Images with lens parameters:
============================================================
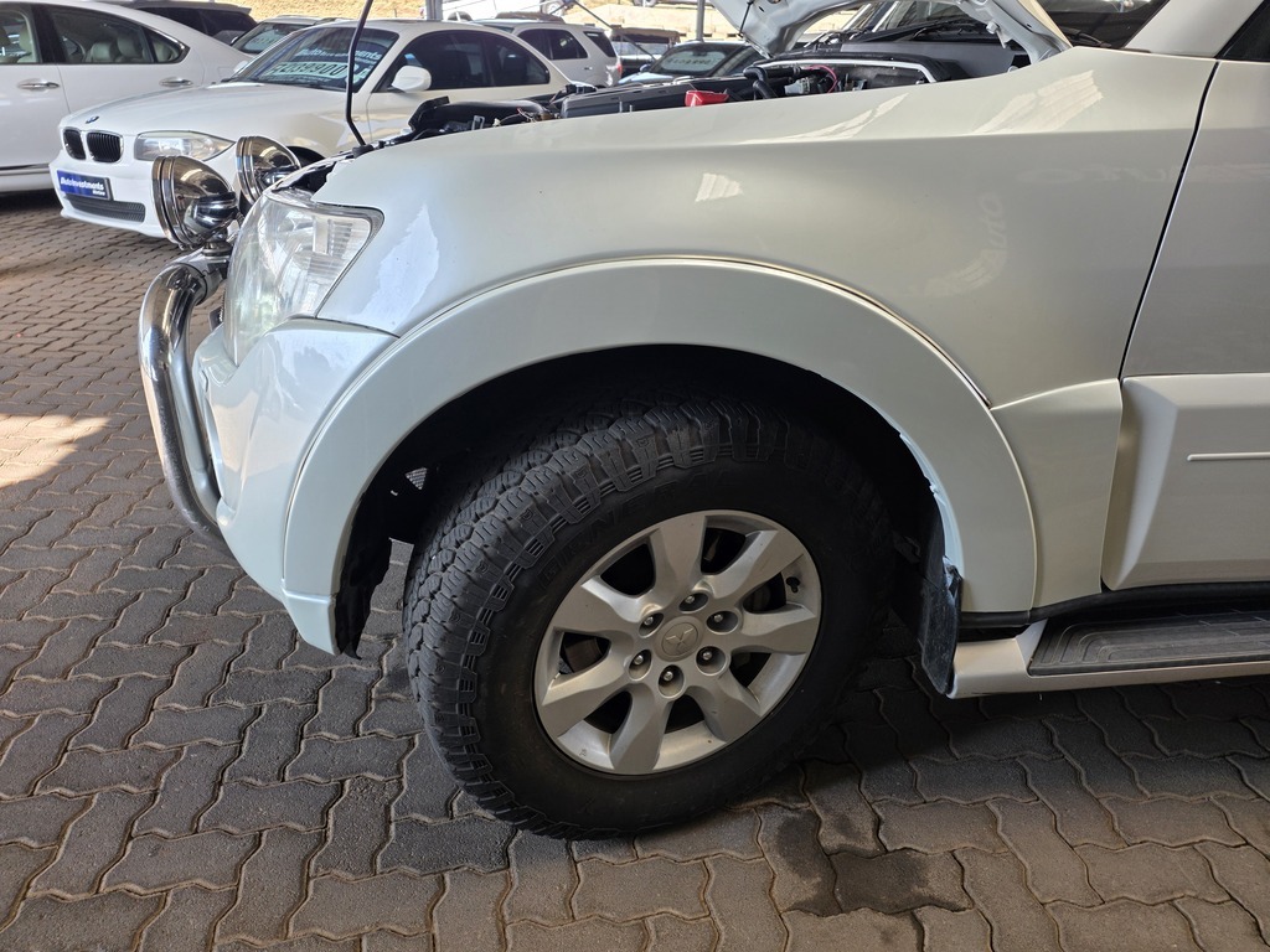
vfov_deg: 58.9
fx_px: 844
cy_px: 476
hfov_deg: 73.9
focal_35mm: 23
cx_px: 635
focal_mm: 6.25
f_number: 1.7
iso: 40
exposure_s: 1/180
============================================================
## JOB
Only the last part of the entries above is needed: please copy the line with "hfov_deg: 73.9" and each line after it exactly.

## SOLUTION FOR THIS EXERCISE
hfov_deg: 73.9
focal_35mm: 23
cx_px: 635
focal_mm: 6.25
f_number: 1.7
iso: 40
exposure_s: 1/180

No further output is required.